Толкование, которое я дал характеру их личных отношений, также подкрепляется перепиской между ними в мае 1798 года, после ухода Гамильтона в отставку, которую можно найти в шестом томе «Сочинений» Гамильтона на стр. 289. Цель Гамильтона, по-видимому, заключалась в том, чтобы внедрить в сознание Вашингтона надлежащее понимание опасного кризиса, наступившего в состоянии общественных дел. Его письмо содержит следующий необычный параграф: «Я искренне заявляю о своем полном убеждении, являющемся результатом долгого хода наблюдений, что фракция, которая годами противостояла правительству, готова перекроить нашу Конституцию под влиянием или принуждением Франции, заключить с ней вечный союз, наступательный и оборонительный, и предоставить ей монополию на нашу торговлю посредством особых и исключительных привилегий. Это было бы по сути своей, как бы это ни называлось, превращением этой страны в провинцию Франции. Я также не сомневаюсь, что ее знамя, развернутое в этой стране, было бы прямо или косвенно поддержано ими во исполнение упомянутого мной проекта».
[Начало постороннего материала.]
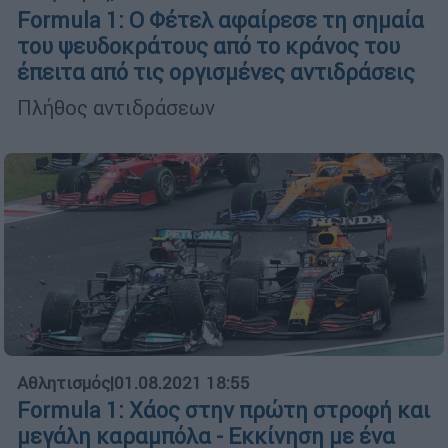
Formula 1: Ο Φέτελ αφαίρεσε τη σημαία
του ψευδοκράτους από το κράνος του
έπειτα από τις οργισμένες αντιδράσεις
Πλήθος αντιδράσεων
Αθλητισμός
|
01.08.2021 18:55
Formula 1: Χάος στην πρώτη στροφή και
μεγάλη καραμπόλα - Εκκίνηση με ένα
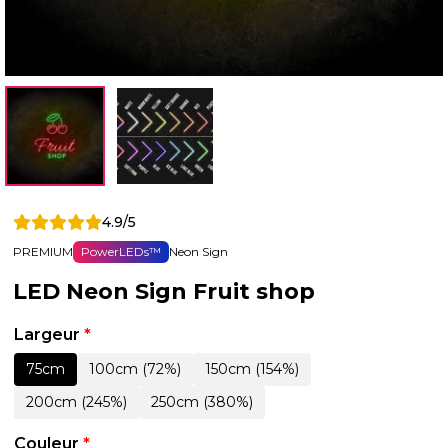
4.9/5
PREMIUM
PowerLEDs™
Neon Sign
LED Neon Sign Fruit shop
Largeur
*
75cm
100cm (72%)
150cm (154%)
200cm (245%)
250cm (380%)
Couleur
*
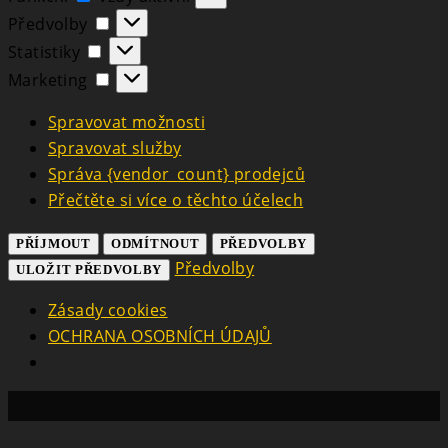
Předvolby
Předvolby
Statistiky
Statistiky
Marketing
Marketing
Spravovat možnosti
Spravovat služby
Správa {vendor_count} prodejců
Přečtěte si více o těchto účelech
PŘÍJMOUT
ODMÍTNOUT
PŘEDVOLBY
Předvolby
ULOŽIT PŘEDVOLBY
Zásady cookies
OCHRANA OSOBNÍCH ÚDAJŮ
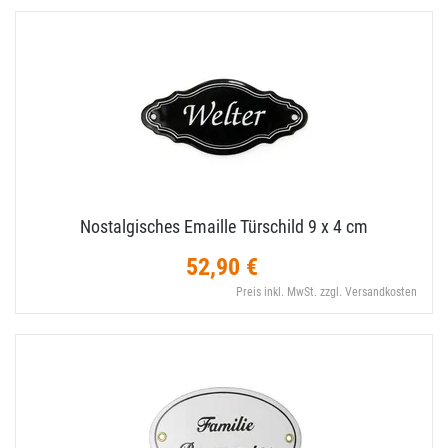
Nostalgisches Emaille Türschild 9 x 4 cm
52,90 €
Preis inkl. MwSt. zzgl. Versandkosten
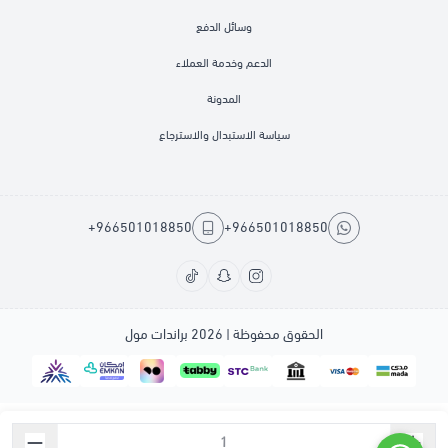
وسائل الدفع
الدعم وخدمة العملاء
المدونة
سياسة الاستبدال والاسترجاع
+966501018850
+966501018850
الحقوق محفوظة | 2026
براندات مول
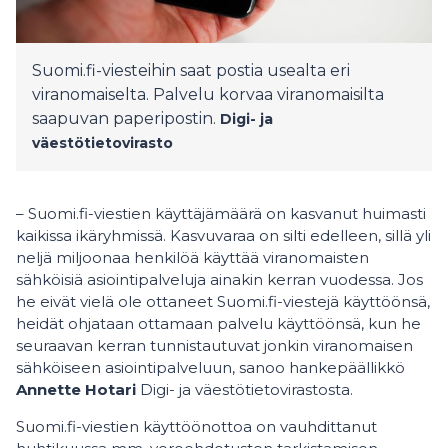
Suomi.fi-viesteihin saat postia usealta eri
viranomaiselta. Palvelu korvaa viranomaisilta
saapuvan paperipostin.
Digi- ja
väestötietovirasto
– Suomi.fi-viestien käyttäjämäärä on kasvanut huimasti
kaikissa ikäryhmissä. Kasvuvaraa on silti edelleen, sillä yli
neljä miljoonaa henkilöä käyttää viranomaisten
sähköisiä asiointipalveluja ainakin kerran vuodessa. Jos
he eivät vielä ole ottaneet Suomi.fi-viestejä käyttöönsä,
heidät ohjataan ottamaan palvelu käyttöönsä, kun he
seuraavan kerran tunnistautuvat jonkin viranomaisen
sähköiseen asiointipalveluun, sanoo hankepäällikkö
Annette Hotari
Digi- ja väestötietovirastosta.
Suomi.fi-viestien käyttöönottoa on vauhdittanut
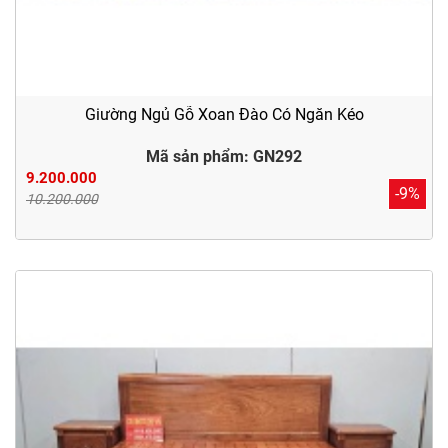
Giường Ngủ Gỗ Xoan Đào Có Ngăn Kéo
Mã sản phẩm: GN292
9.200.000
-9%
10.200.000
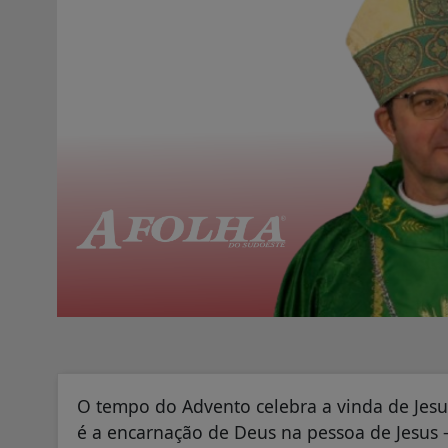
O tempo do Advento celebra a vinda de Jesu
é a encarnação de Deus na pessoa de Jesus –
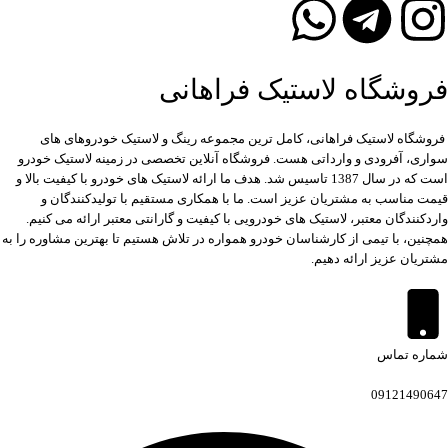
فروشگاه لاستیک فراهانی
فروشگاه لاستیک فراهانی، کامل ترین مجموعه رینگ و لاستیک خودروهای های
سواری، آفرودی و وارداتی هست. فروشگاه آنلاین تخصصی در زمینه لاستیک خودرو
است که در سال 1387 تاسیس شد. هدف ما ارائه لاستیک های خودرو با کیفیت بالا و
قیمت مناسب به مشتریان عزیز است. ما با همکاری مستقیم با تولیدکنندگان و
واردکنندگان معتبر، لاستیک های خودرویی با کیفیت و گارانتی معتبر ارائه می کنیم.
همچنین، با تیمی از کارشناسان خودرو همواره در تلاش هستیم تا بهترین مشاوره را به
مشتریان عزیز ارائه دهیم.
شماره تماس
09121490647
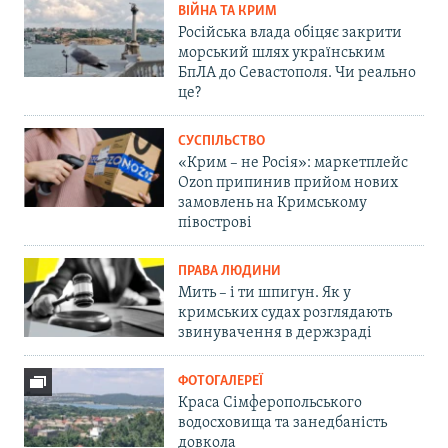
ВІЙНА ТА КРИМ
Російська влада обіцяє закрити
морський шлях українським
БпЛА до Севастополя. Чи реально
це?
СУСПІЛЬСТВО
«Крим – не Росія»: маркетплейс
Ozon припинив прийом нових
замовлень на Кримському
півострові
ПРАВА ЛЮДИНИ
Мить – і ти шпигун. Як у
кримських судах розглядають
звинувачення в держзраді
ФОТОГАЛЕРЕЇ
Краса Сімферопольського
водосховища та занедбаність
довкола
При таком положении дел было невозможно, по его словам, не уповать на него (Вашингтона) и не желать, чтобы его влияние в каком-либо надлежащем виде нашло прямое применение, и он добавил: «Среди идей, которые приходили мне в голову для этой цели, я спрашивал себя, не было ли бы целесообразным для вас совершить поездку по Виргинии и Северной Каролине под каким-нибудь предлогом заботы о здоровье и т. д. Это вызвало бы адреса, публичные обеды и т. д., которые дали бы возможность выразить в ответах, тостах и т. д. настроения, которые бросили бы вес вашего характера на чашу весов правительства и возродили бы энтузиазм по отношению к вашей персоне, который можно было бы направить в правильное русло».
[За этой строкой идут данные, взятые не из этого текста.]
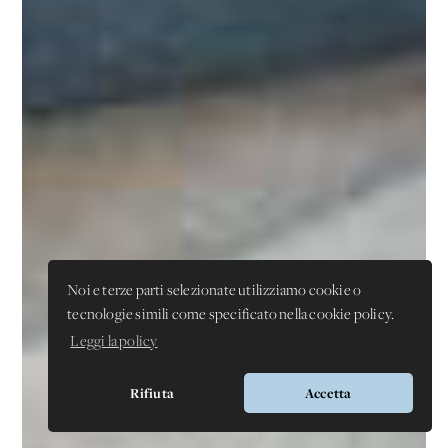
Noi e terze parti selezionate utilizziamo cookie o
tecnologie simili come specificato nella cookie policy.
Leggi la policy
Rifiuta
Accetta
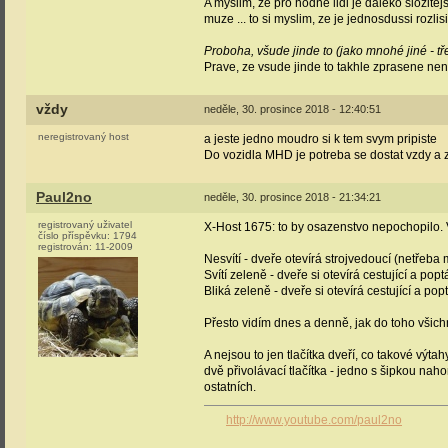
A myslim, ze pro hodne lidi je daleko slozite
muze ... to si myslim, ze je jednosdussi rozli
Proboha, všude jinde to (jako mnohé jiné - tř
Prave, ze vsude jinde to takhle zprasene neni 
vždy
neděle, 30. prosince 2018 - 12:40:51
neregistrovaný host
a jeste jedno moudro si k tem svym pripiste
Do vozidla MHD je potreba se dostat vzdy a z
Paul2no
neděle, 30. prosince 2018 - 21:34:21
registrovaný uživatel
X-Host 1675: to by osazenstvo nepochopilo. V
číslo příspěvku:
1794
registrován:
11-2009
Nesvítí - dveře otevírá strojvedoucí (netřeba
Svítí zeleně - dveře si otevírá cestující a p
Bliká zeleně - dveře si otevírá cestující a po
Přesto vidím dnes a denně, jak do toho všich
A nejsou to jen tlačítka dveří, co takové výta
dvě přivolávací tlačítka - jedno s šipkou nah
ostatních.
http://www.youtube.com/paul2no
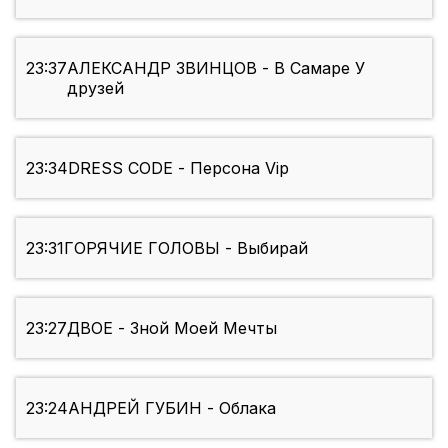
23:37
АЛЕКСАНДР ЗВИНЦОВ - В Самаре У
друзей
23:34
DRESS CODE - Персона Vip
23:31
ГОРЯЧИЕ ГОЛОВЫ - Выбирай
23:27
ДВОЕ - Зной Моей Мечты
23:24
АНДРЕЙ ГУБИН - Облака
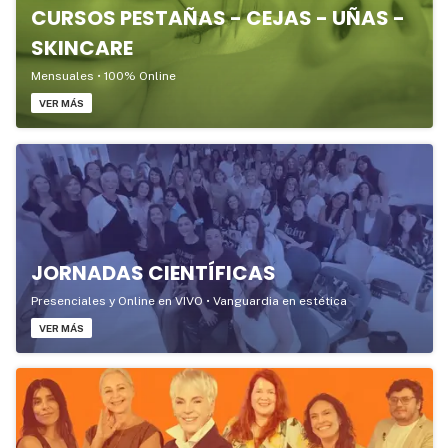
CURSOS PESTAÑAS - CEJAS - UÑAS -
SKINCARE
Mensuales • 100% Online
VER MÁS
JORNADAS CIENTÍFICAS
Presenciales y Online en VIVO • Vanguardia en estética
VER MÁS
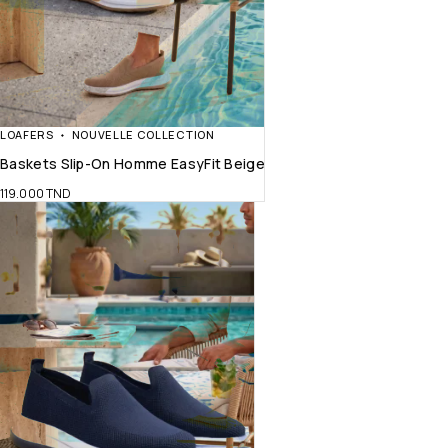
LOAFERS
NOUVELLE COLLECTION
Baskets Slip-On Homme EasyFit Beige
119.000
TND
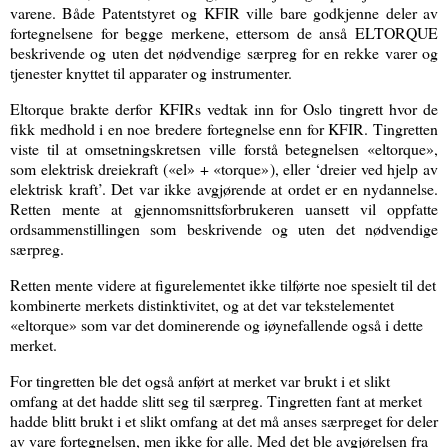
varene. Både Patentstyret og KFIR ville bare godkjenne deler av
fortegnelsene for begge merkene, ettersom de anså ELTORQUE
beskrivende og uten det nødvendige særpreg for en rekke varer og
tjenester knyttet til apparater og instrumenter.
Eltorque brakte derfor KFIRs vedtak inn for Oslo tingrett hvor de
fikk medhold i en noe bredere fortegnelse enn for KFIR. Tingretten
viste til at omsetningskretsen ville forstå betegnelsen «eltorque»,
som elektrisk dreiekraft («el» + «torque»), eller ‘dreier ved hjelp av
elektrisk kraft’. Det var ikke avgjørende at ordet er en nydannelse.
Retten mente at gjennomsnittsforbrukeren uansett vil oppfatte
ordsammenstillingen som beskrivende og uten det nødvendige
særpreg.
Retten mente videre at figurelementet ikke tilførte noe spesielt til det
kombinerte merkets distinktivitet, og at det var tekstelementet
«eltorque» som var det dominerende og iøynefallende også i dette
merket.
For tingretten ble det også anført at merket var brukt i et slikt
omfang at det hadde slitt seg til særpreg. Tingretten fant at merket
hadde blitt brukt i et slikt omfang at det må anses særpreget for deler
av vare fortegnelsen, men ikke for alle. Med det ble avgjørelsen fra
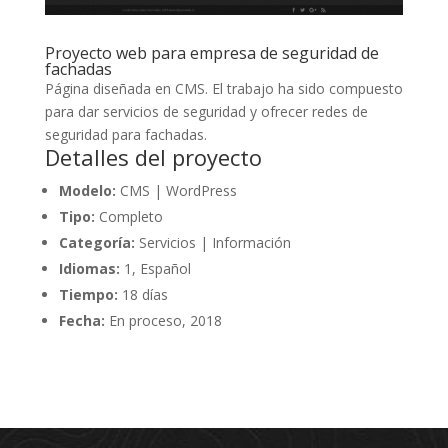
Proyecto web para empresa de seguridad de
fachadas
Página diseñada en CMS. El trabajo ha sido compuesto
para dar servicios de seguridad y ofrecer redes de
seguridad para fachadas.
Detalles del proyecto
Modelo:
CMS | WordPress
Tipo:
Completo
Categoría:
Servicios | Información
Idiomas:
1, Español
Tiempo:
18 días
Fecha:
En proceso, 2018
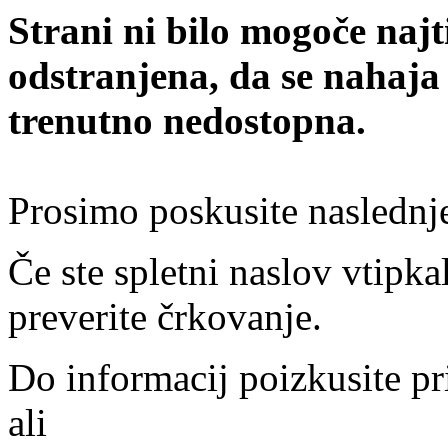
Strani ni bilo mogoče najt
odstranjena, da se nahaja
trenutno nedostopna.
Prosimo poskusite naslednj
Če ste spletni naslov vtipkal
preverite črkovanje.
Do informacij poizkusite pr
ali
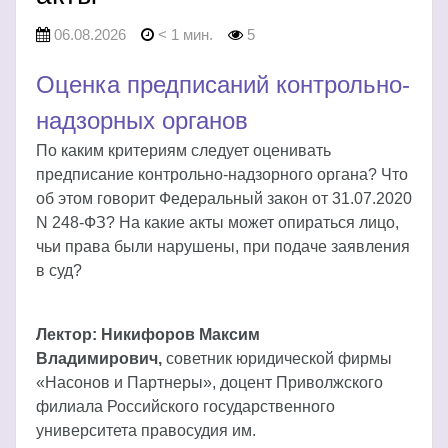
06.08.2026
< 1 мин.
5
Оценка предписаний контрольно-
надзорных органов
По каким критериям следует оценивать
предписание контрольно-надзорного органа? Что
об этом говорит Федеральный закон от 31.07.2020
N 248-ФЗ? На какие акты может опираться лицо,
чьи права были нарушены, при подаче заявления
в суд?
Лектор: Никифоров Максим
Владимирович,
советник юридической фирмы
«Насонов и Партнеры», доцент Приволжского
филиала Российского государственного
университета правосудия им.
Хотя сам Вашингтон был сильно взволнован ходом событий против тех, кому Гамильтон приписывал столь предательские замыслы, он тем не менее благодаря своему здравому смыслу и знанию своих соотечественников смог с первого взгляда увидеть безрассудную экстравагантность обвинений Гамильтона, и он, несомненно, был недоволен тем неблаговидным использованием, которое предлагалось сделать из его собственной персоны. Его ответ был поистине внушительным произведением. Он сузил описание Гамильтоном тех частей своих соотечественников, чье поведение он считал предосудительным, фактически не одобрил его обвинения, изложив собственные взгляды на степень опасности, исходившей от тех, чьи патриотические чувства Гамильтон столь грубо подвергал сомнению, и представил предосудительный характер рекомендованного ему курса в ярком свете, показав, что, поскольку его здоровье никогда не было лучше, ему пришлось бы начать свое путешествие с распространения лжи.
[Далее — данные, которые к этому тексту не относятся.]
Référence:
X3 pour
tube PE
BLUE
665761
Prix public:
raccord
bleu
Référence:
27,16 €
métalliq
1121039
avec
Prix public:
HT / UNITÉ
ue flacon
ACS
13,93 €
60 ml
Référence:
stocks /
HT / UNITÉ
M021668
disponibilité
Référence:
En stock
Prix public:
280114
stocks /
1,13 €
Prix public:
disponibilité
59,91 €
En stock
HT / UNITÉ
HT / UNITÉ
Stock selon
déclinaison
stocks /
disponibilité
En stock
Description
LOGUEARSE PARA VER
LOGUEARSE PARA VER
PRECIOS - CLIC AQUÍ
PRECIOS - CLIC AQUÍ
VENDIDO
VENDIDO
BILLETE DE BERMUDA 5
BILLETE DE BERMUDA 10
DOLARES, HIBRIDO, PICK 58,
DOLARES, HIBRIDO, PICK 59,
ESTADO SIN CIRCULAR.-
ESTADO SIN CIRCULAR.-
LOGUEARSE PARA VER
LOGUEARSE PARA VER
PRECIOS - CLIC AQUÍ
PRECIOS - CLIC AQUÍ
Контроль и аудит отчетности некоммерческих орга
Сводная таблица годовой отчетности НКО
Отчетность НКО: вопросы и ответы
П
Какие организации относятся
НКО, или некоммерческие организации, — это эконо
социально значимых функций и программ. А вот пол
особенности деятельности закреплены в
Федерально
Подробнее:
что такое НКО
Те, кто пожелает прочитать эти письма, поступают правильно, если поищут их в «Сочинениях» Гамильтона, так как я с сожалением должен отметить, что в «Сочинениях Вашингтона» под редакцией миссира Спаркса вышеупомянутая выдержка из письма Гамильтона, содержащая его предложение о предвыборном туре Вашингтона по Югу, опущена, а весь абзац из ответа Вашингтона, в котором он отвергает и фактически клеймит его, убран. Также не приведена та часть письма Гамильтона, в которой он с фанатичным безумием осуждает «могущественную фракцию, годами противостоявшую правительству» (ибо его описание их не заслуживает другого названия), в то время как то, что говорит по этому поводу Вашингтон, изложено со значительным преувеличением. Результатом этих пропусков и упущений является не только сокрытие факта того, что подобное предложение делалось Вашингтону, и оснований, по которым он отказался его принять, но и то, что его замечания, осуждающие часть его сограждан, остаются в качестве его собственных добровольных обличений, а не того, чем они являлись на самом деле — модификацией обвинений, на которые Гамильтон обращал его внимание.

Таким образом, я отобрал несколько случаев взаимодействия между этими великими людьми, происходивших на больших промежутках времени и охватывающих весь период их общения, чтобы показать, что влияние, которое, как приходится признать, Гамильтон оказывал на поведение Вашингтона на государственной службе своей страны, не имело того характера, который обычно понимается и подразумевается под этим в случае с высшими официальными лицами и который неизбежно влечет за собой принесение в жертву личной независимости и, по меньшей мере в некоторой степени, самоуважения со стороны лица, подвергшегося такому влиянию.

Анекдоты о выдающихся людях всегда интересны, хотя их достоверность, конечно, не столь надежна, как у утверждений, подтвержденных их собственными трудами. Несколько лет назад мне рассказали об одном случае, который показался мне проливающим свет на эту тему личных отношений между Вашингтоном и его ближайшими соратниками и друзьями. Подумав так и особенно учитывая, что генеральный Гамильтон в определенном смысле являлся заинтересованной стороной, я недавно получил надежные свидетельства его подлинности. Судья Файн, автор следующей записки, хорошо известен в Нью-Йорке и немало в других штатах; он был сенатором штата, представителем в Конгрессе, судьей штата и т. д., и т. п., и считается джентльменом высочайшей честности и превосходящего ума. Судья Бернет, с которым я заседал в Сенате Соединенных Штатов, также был хорошо известен как джентльмен, к утверждениям которого можно относиться с полным доверием, и при этом он был гамильтонианским федералистом и никогда политически никем иным не являлся; в чьих глазах, я вполне уверен, любое высказывание, умаляющее память Вашингтона или Гамильтона, показалось бы тяжким преступлением против морали и истины.

FROM JOHN FINE.

Ogdensburg, N. Y., April 30, 1857.

Достопочтенному М. Ван Бюрену:

Дорогой сэр, — во время сессии Пресвитерианской генеральной ассамблеи в Цинциннати в мае 1852 года я дважды обедал в гостеприимном особняке достопочтенного Джейкоба Бернета, ныне покойного. Он родился в Ньюарке, штат Нью-Джерси, в 1770 году и был сыном доктора Уильяма Бернета, который находился на медицинской службе своей страны на протяжении всей Революции.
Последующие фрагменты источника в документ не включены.